The police were looking for Daniel Prude so that they could take him to the hospital.


               To get the help he needed.


               That’s how this whole tragedy was set up. Less than five hours after being released from the care of Strong Memorial Hospital for psychiatric and drug issues, Daniel Prude was having those issues again, walking down Jefferson Avenue in the dark of a March night, naked and bleeding.

               We know what happened when the police arrived, and in the 10 minutes after. And America is rightly upset.

               But nothing happens in a vacuum, and life isn’t finite blips of edited video, it is a continuum, a series of interrelated and essential events.

               Like the stuff that happened just hours before.

               When the Rochester Police Department took Daniel Pride, at his family’s request, to Strong Memorial Hospital under mental hygiene arrest.

               It’s called an MHA, and is defined in a complex chart in an admissions manual of the state Office of Mental Health. Basically, if someone is out of their mind, or an immediate threat to themselves or others because of mental health issues, they can be taken into custody and delivered by the police to an appropriate hospital, for treatment and possible admission.

               The common understanding is that the person can be held for three days, though they can be committed for longer.

               That’s what’s on paper.

               What’s in reality is very different.

               As the sad story of Daniel Prude illustrates.

               He had been taken in on an MHA the day before the incident that would end his life. That was because his brother felt that Daniel Prude was a danger to himself. Held by the hospital for a period which a nurse told police was “Not very long,” he immediately resumed his troubled behavior – namely, walking down the street, disrobing and punching windows.

               Quite obviously, the emergency psychiatric visit to Strong Memorial Hospital accomplished nothing.

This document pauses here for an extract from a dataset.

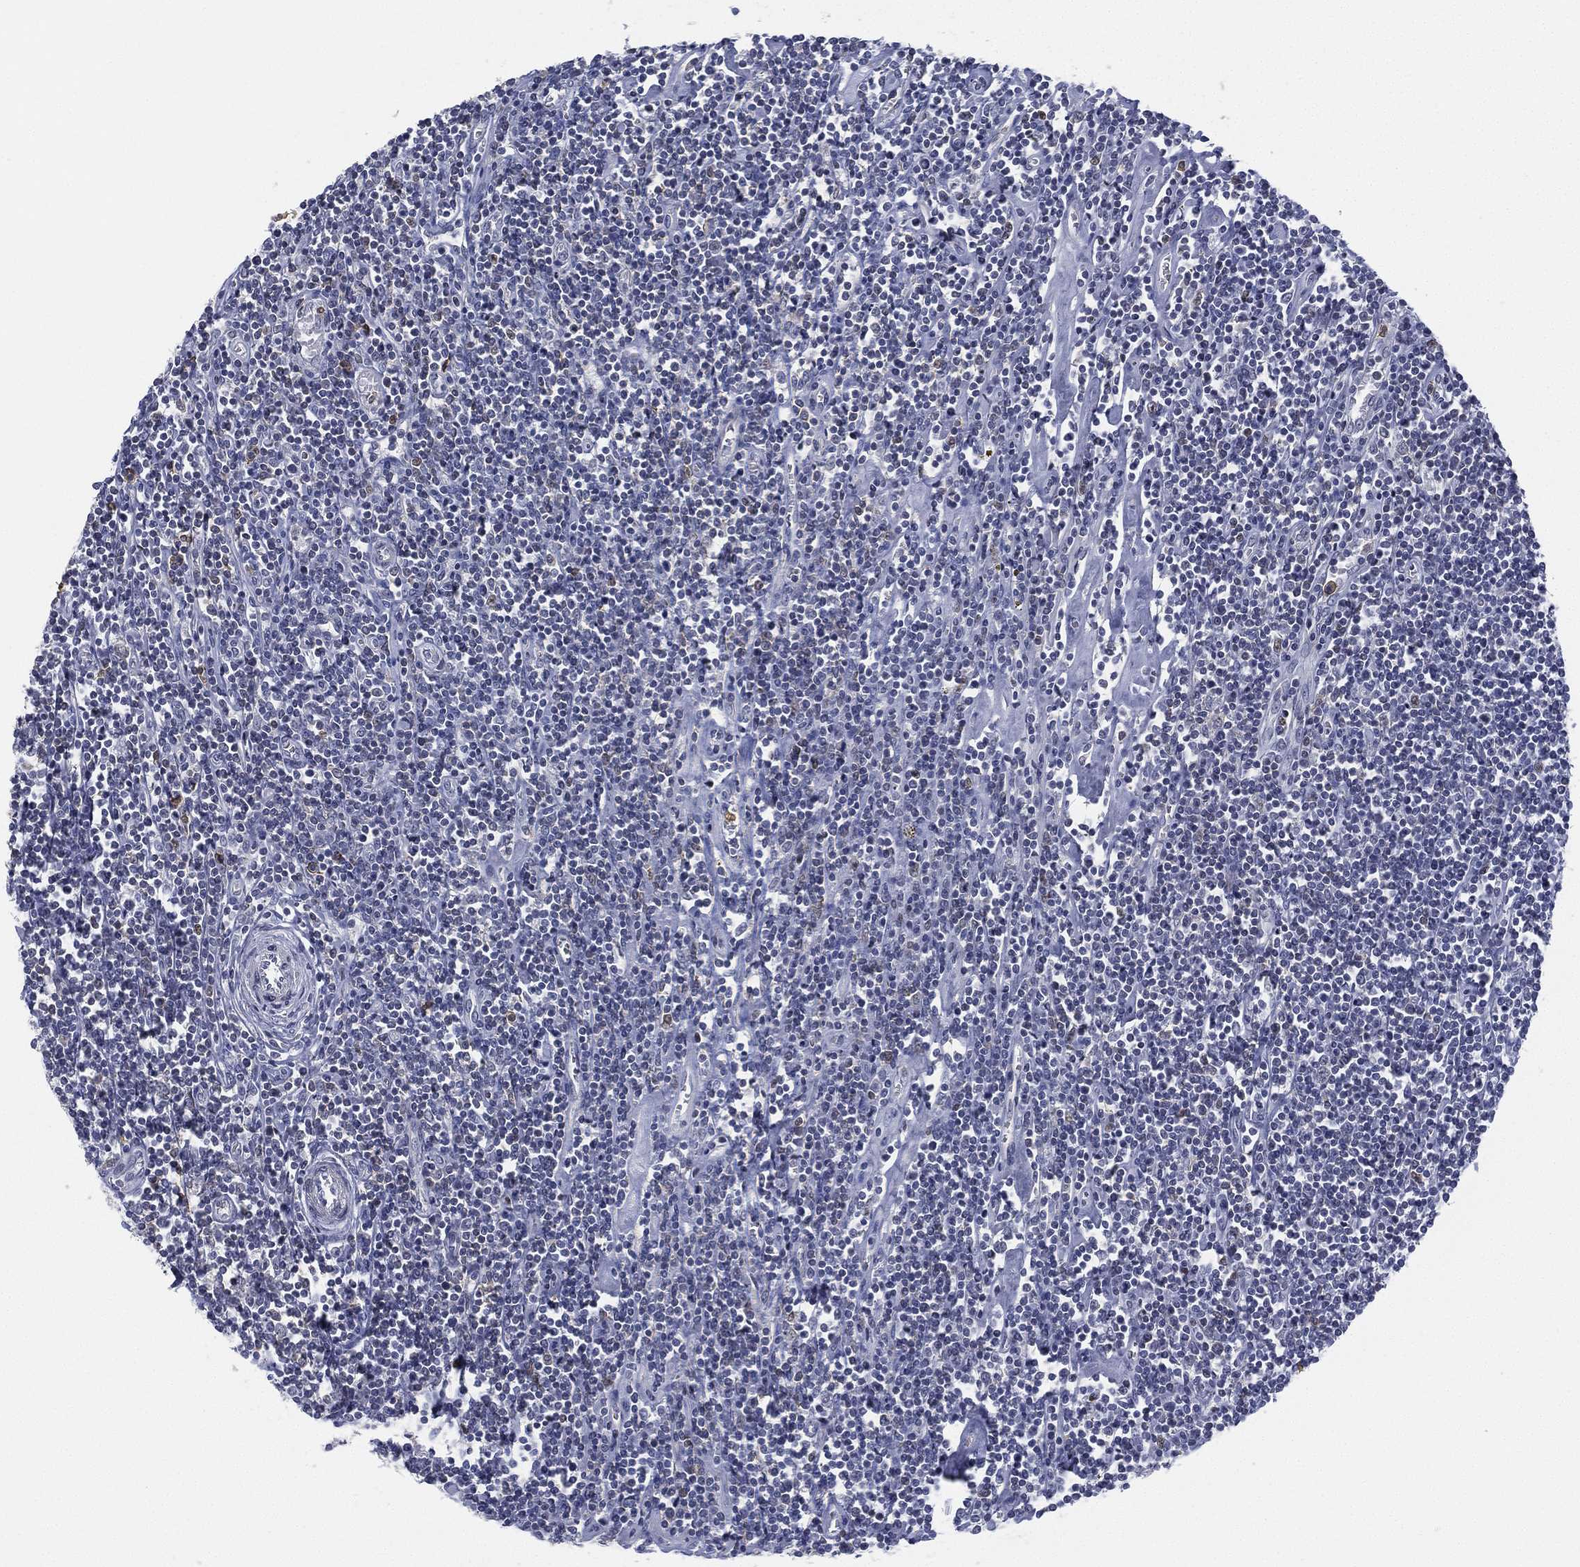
{"staining": {"intensity": "weak", "quantity": "<25%", "location": "nuclear"}, "tissue": "lymphoma", "cell_type": "Tumor cells", "image_type": "cancer", "snomed": [{"axis": "morphology", "description": "Hodgkin's disease, NOS"}, {"axis": "topography", "description": "Lymph node"}], "caption": "The IHC image has no significant expression in tumor cells of Hodgkin's disease tissue. Brightfield microscopy of immunohistochemistry stained with DAB (brown) and hematoxylin (blue), captured at high magnification.", "gene": "ZNF711", "patient": {"sex": "male", "age": 40}}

               And that led to his death.

               In the string of failures that killed this man, Strong Memorial Hospital played a crucial role. Or, more correctly, Strong Memorial Hospital failed to perform a crucial role in saving his life.

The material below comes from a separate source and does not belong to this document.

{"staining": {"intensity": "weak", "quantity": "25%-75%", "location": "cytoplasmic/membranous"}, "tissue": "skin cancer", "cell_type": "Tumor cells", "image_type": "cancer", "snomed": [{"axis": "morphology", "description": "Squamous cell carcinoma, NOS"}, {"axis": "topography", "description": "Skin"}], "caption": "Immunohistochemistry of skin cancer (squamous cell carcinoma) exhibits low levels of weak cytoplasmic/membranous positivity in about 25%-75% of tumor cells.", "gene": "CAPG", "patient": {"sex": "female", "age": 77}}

               It was catch and release, and that led to a fatal outcome.

               Thus far, the hospital has avoided public scrutiny or criticism for that failure. Instead, the university that owns the hospital sent a letter to all its employees bemoaning the death and institutional racism and promising to be even more woke than before.

               Good. Here’s how it can start.

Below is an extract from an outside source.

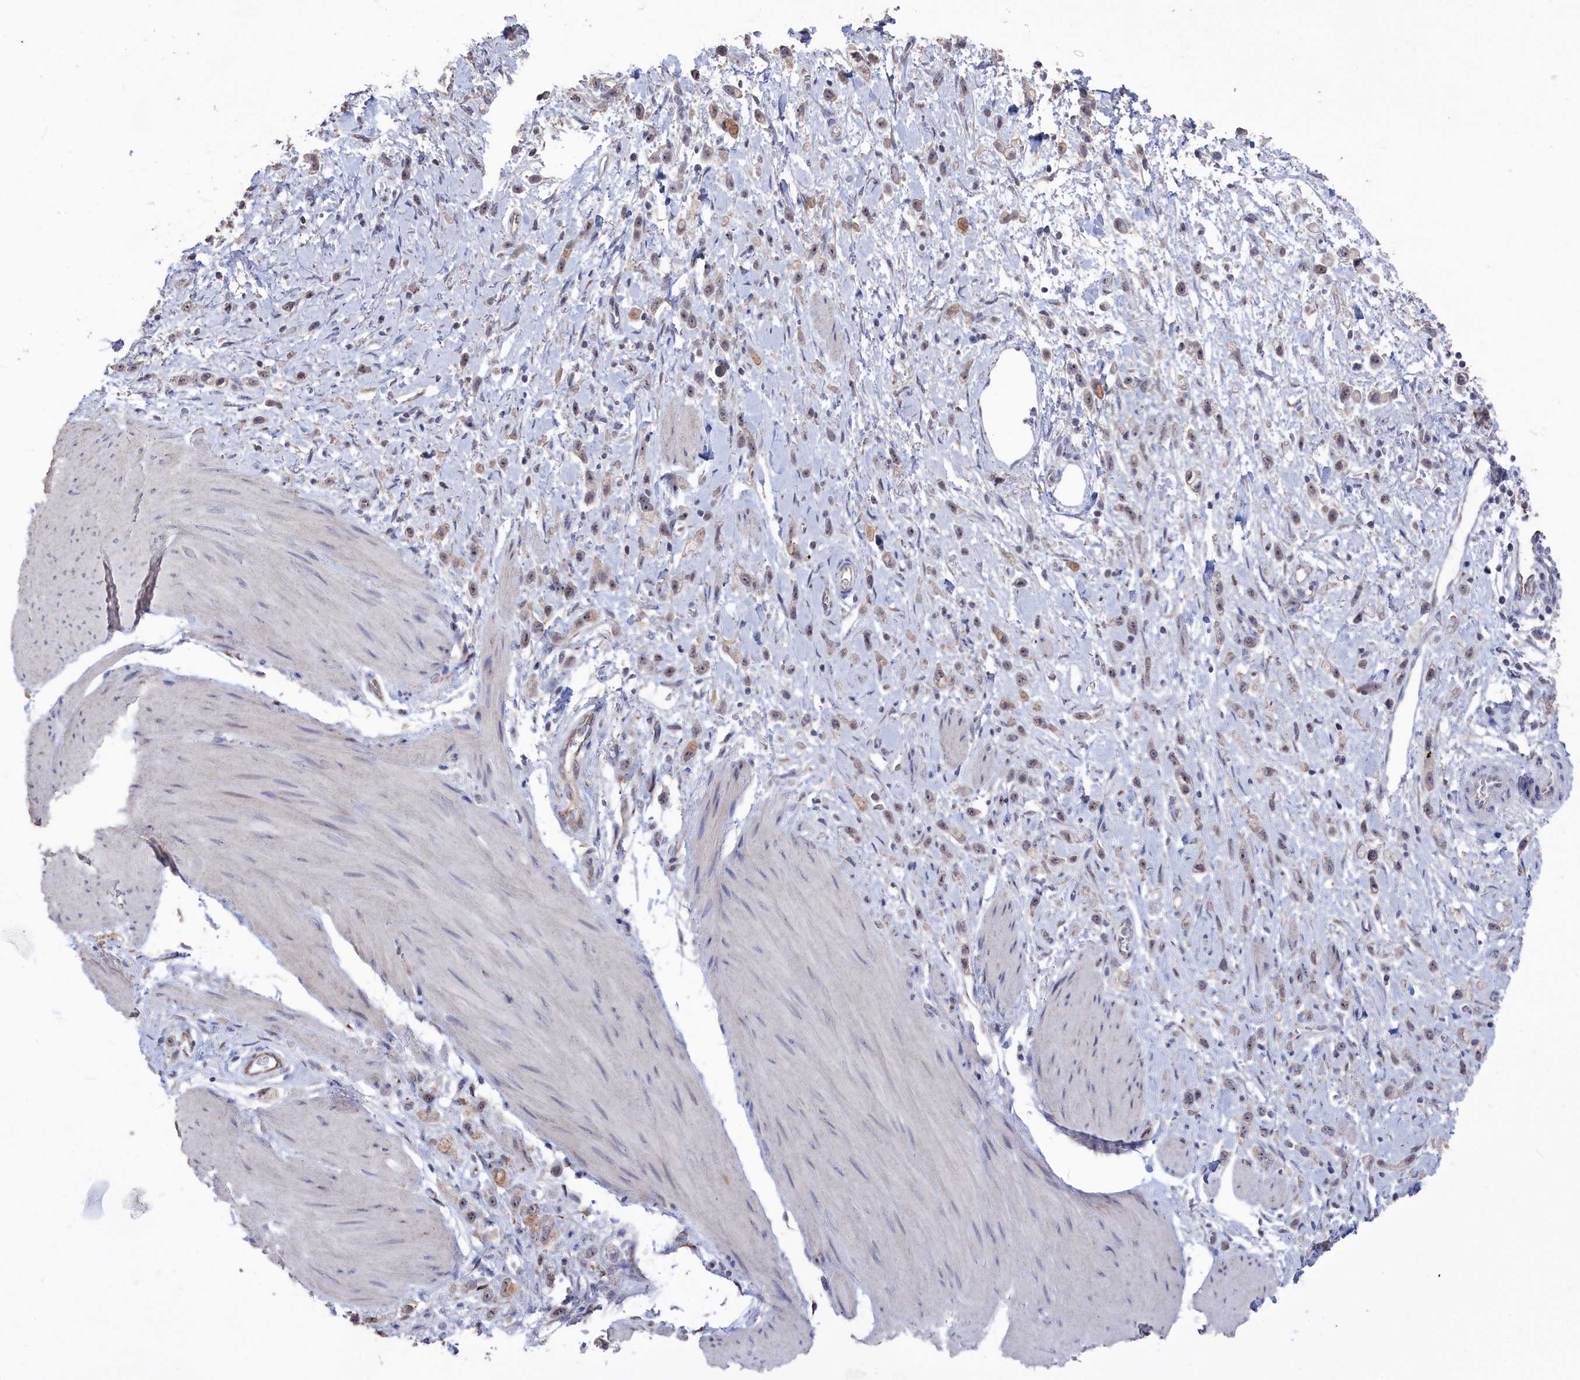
{"staining": {"intensity": "weak", "quantity": ">75%", "location": "cytoplasmic/membranous"}, "tissue": "stomach cancer", "cell_type": "Tumor cells", "image_type": "cancer", "snomed": [{"axis": "morphology", "description": "Adenocarcinoma, NOS"}, {"axis": "topography", "description": "Stomach"}], "caption": "Immunohistochemical staining of human stomach cancer displays weak cytoplasmic/membranous protein positivity in approximately >75% of tumor cells.", "gene": "SEMG2", "patient": {"sex": "female", "age": 65}}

               The University of Rochester, and all hospital owners in New York, should release data on MHAs so that we can get a better view of the problem. How long are people held on average, what are the types of treatments and medications they receive, what are the outcomes, and those things should be broken down separately on the basis of race, gender and insurance carrier.

               For example: How much of what sort of treatment does the average white person with insurance get on an MHA as contrasted with the average black person without insurance?

               Maybe there’s something to learn in those numbers, and maybe there’s not.

               But it would be good to have and track that data, to make sure that race and class don’t factor into the MHA system and into health-care failures like that which befell Daniel Prude.

               It may not be fair to criticize Strong Memorial Hospital in this case.

               People frequently fail when they face an impossibility.

               And fixing, during an emergency visit, the acute psychological problems of a chronically mentally ill person strung out on PCP, or under any other circumstances, is just about impossible. It’s not like getting stitches or having your appendix taken out. There isn’t a procedure or pill that will, presto change-o, make everything all better during a behavioral meltdown. Crisis is crisis, and when someone’s mind has come apart, it is a serious problem for which we have not yet invented a Band-Aid.

               Maybe the premise of an MHA is flawed. Maybe there aren’t enough staffers or dollars, maybe there are too many patients, maybe this is one more symptom of an over-crowded and under-performing mental health system. Maybe it just can’t be done the way it’s set up.

               And that’s where the state government comes in.

               The MHA is a creation of the state. Hospitals are regulated by the state. Police are empowered by the state.

               And this isn’t working.

               Not for Daniel Prude, and not for countless others who spin through the revolving door of New York’s MHA system.

               Is it a help, or is it a hindrance?

               If we’re calling for change, let it begin here.